People get really excited by the idea of autophagy when talking about fasting. Autophagy, which literally means “self-eating,” is essentially a self-recycling of cellular waste. The idea is that when you’re fasting, your body doesn’t have to expend energy to break down and process food. With this excess energy, it can turn its “attention” inward, disposing of waste, cleaning, and healing areas within the body that otherwise wouldn’t get the care. Researchers theorize that this type of autophagy may be able to suppress tumors by cleaning out cancer cells and, therefore, aid in cancer prevention (Antunes, 2018). 

It’s also believed that it’s through autophagy that we’re able to use stored nutrients as an energy source (Kaur, 2015), which is where advocates of fasting get the idea that it’s somehow “better” for weight loss than any other plan that includes calorie restriction. Autophagy is an undeniably cool concept—but right now we can only measure it in worms. So though we know that theoretically autophagy slows with age and fasting may increase it, we can’t verify these findings in humans (Barbosa, 2019). 

And there are a couple of unknowns being ignored when anyone claims one of the effects of fasting is increased autophagy, and in that way, this style of eating leads to a longer lifespan. Past studies have failed to show that ramping up one aspect of gene expression tied to autophagy can actually extend lifespan. Additionally, we haven’t fully clarified the mechanisms driving the longer lifespans in mouse studies and how they’re tied to aging (Barbosa, 2019). This cellular cleaning process isn’t reliant on fasting, either. Different forms of stress can activate some degree of autophagy, fasting being one example and exercise being another (He, 2012).

The hormetic effect of fasting

Fasting advocates will also mention hormesis as one of the benefits of intermittent fasting. Hormesis is the idea that small doses of potentially harmful things, whether it’s calorie restriction or toxins, can increase our tolerance of that stressor. There’s even some indication that cells may overcompensate for mild stressors, and that this can lead to a beneficial effect on aging and longevity. Past studies have observed a delay in age-related diseases associated with exposure to calorie restriction in animals, as long as malnutrition is avoided (Kouda, 2010). But again, these are animal models, and the findings may not hold true in humans.

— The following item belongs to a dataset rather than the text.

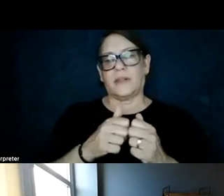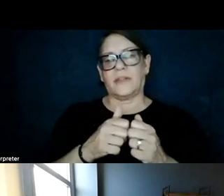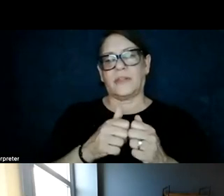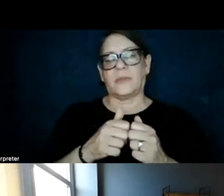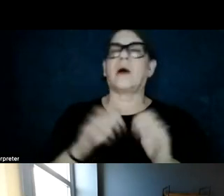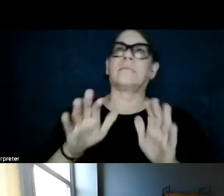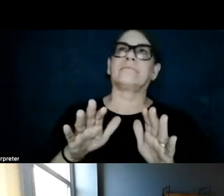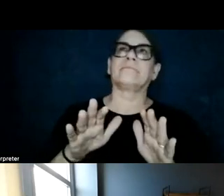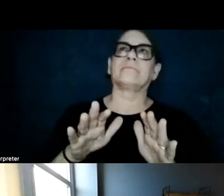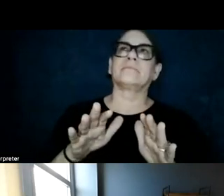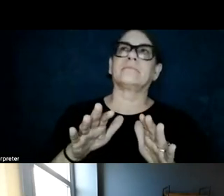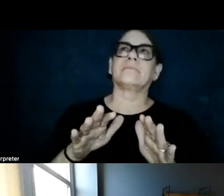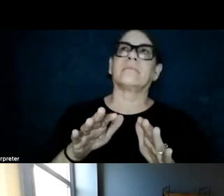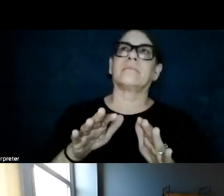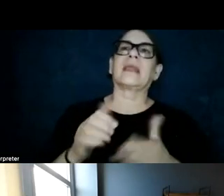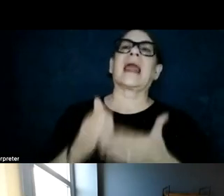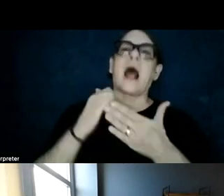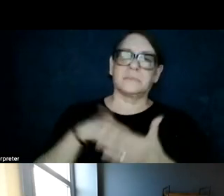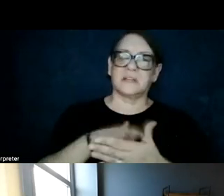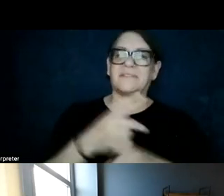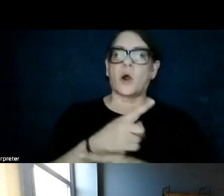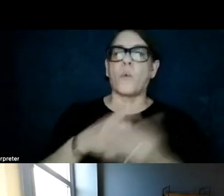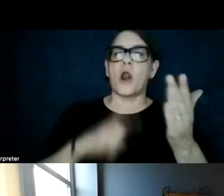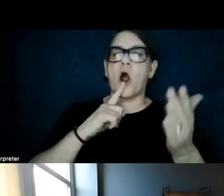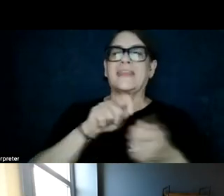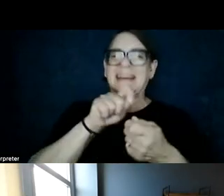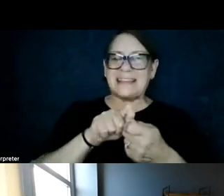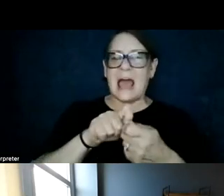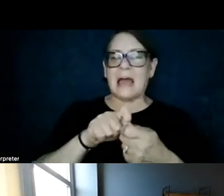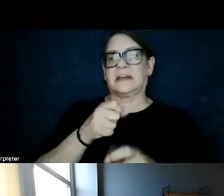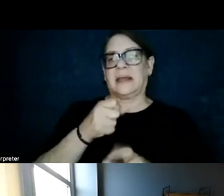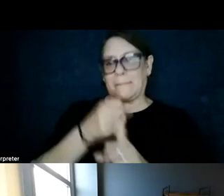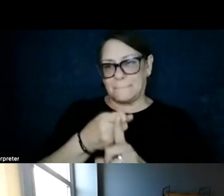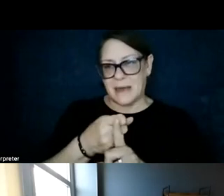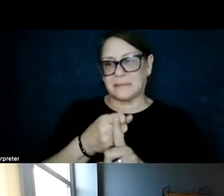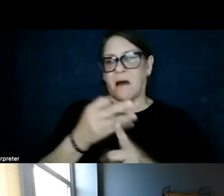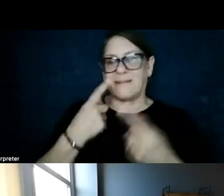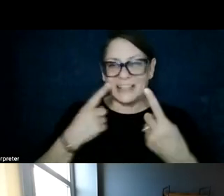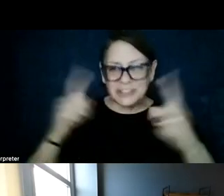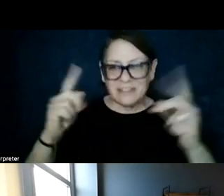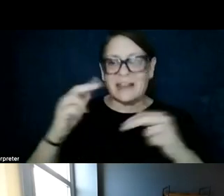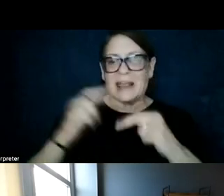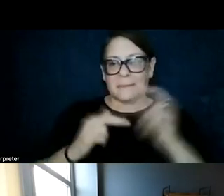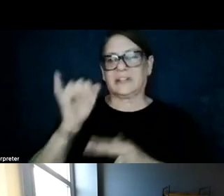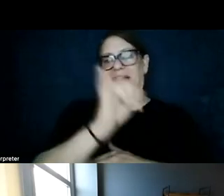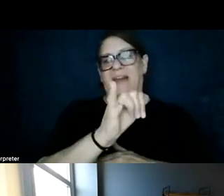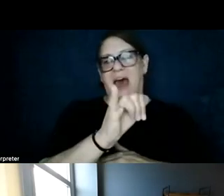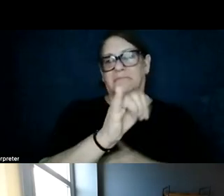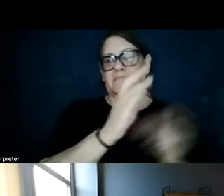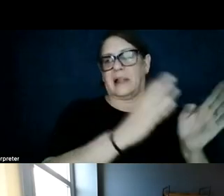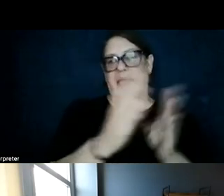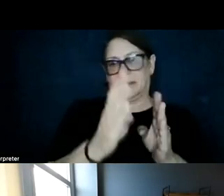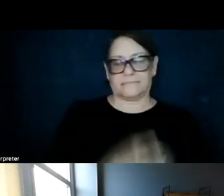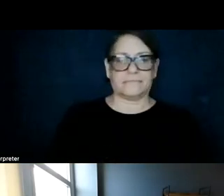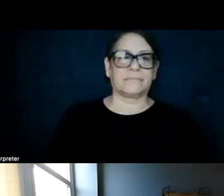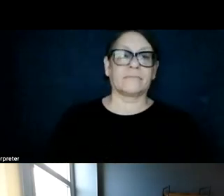help us answer this question of what are the actual environmental and social impacts of achieving and building out that portfolio. So in this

When we talked to Dr. Varady about the best form of fasting, she underscored that it’s all about lifestyle fit. Given the great number of unknowns in this emerging area of study, there’s no reason you need to fast if it would be a dramatic lifestyle change from how you usually eat—unless your healthcare provider is prescribing this particular form of dietary restriction for a medical reason. But if you’re curious about the health effects, lead a healthy lifestyle, and already have an easy time skipping meals, it may be worth a try. At this time we cannot say fasting is safe for pregnant women, children, and older people, though. Be sure to discuss your potential fast with a medical professional if you’re taking any medication.